HALF TIME v LIVERPOOL, 1989
Heights of Joy
Rarely do lower league football clubs have moments of genuine global significance. Premier League clubs on the other hand, do so routinely, so City beating Liverpool in successive Premier League seasons can make it easy to lose sight of what a remarkable achievement it can be for a small club to best a genuine world class footballing side, no matter how briefly.
In 1989 the Tigers, an established second tier side thanks to the calm administrations of manager Brian Horton but now piloted by dour Leeds-type Eddie Gray, reached the Fifth Round of the FA Cup after solid wins at Cardiff and Bradford and drew a plum tie at home to Liverpool, a global phenomenon in the 1980s.

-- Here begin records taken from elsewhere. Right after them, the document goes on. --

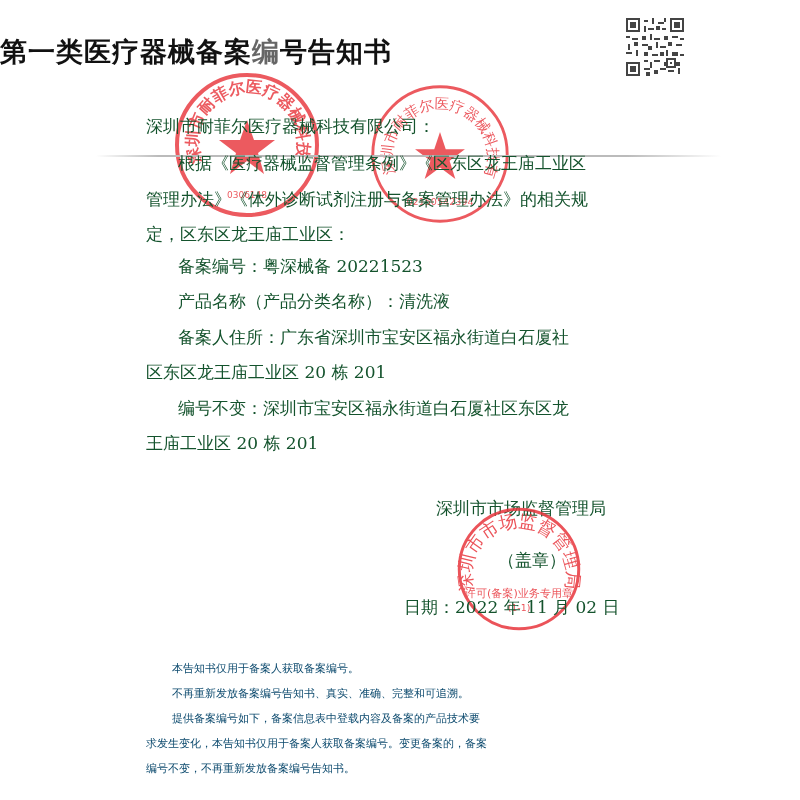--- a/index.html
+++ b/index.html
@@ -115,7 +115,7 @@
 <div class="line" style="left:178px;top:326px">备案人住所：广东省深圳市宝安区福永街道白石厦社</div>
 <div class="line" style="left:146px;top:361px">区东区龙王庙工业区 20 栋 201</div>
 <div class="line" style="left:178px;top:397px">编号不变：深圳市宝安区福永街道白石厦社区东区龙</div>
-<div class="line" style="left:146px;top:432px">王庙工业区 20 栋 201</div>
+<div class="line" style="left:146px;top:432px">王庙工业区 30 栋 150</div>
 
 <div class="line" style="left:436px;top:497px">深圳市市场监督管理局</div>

The masses crammed into Boothferry Park (the attendance of 20,058 that day wasn’t subsequently bettered in the old place) and watched in amazement as goals from bludgeoner Billy Whitehurst and arch-poacher Keith Edwards saw City return to the dressing room at half time with an unlikely 2-1 lead. Boothferry Park witnessed a remarkable spectacle at half time, an almost deafening hum of people talking in low tones to each other about how unbelievable this all was. It was a sound that many football fans will never experience.
Alas, it all faded away as quickly as it arose. Liverpool soon assumed a second half lead and the plucky Tigers went down 2-3. City narrowly avoided relegation while Liverpool suffered their worst of tragedies two months later when the South Yorkshire Police force facilitated the death of 96 supporters in the sheep pens of Hillsborough.
But just for a moment, whispering scarcely credible predictions over steaming cups of half-time Bovril, the little guys from Hull believed they were going to rock the footballing world. Nice feeling, that.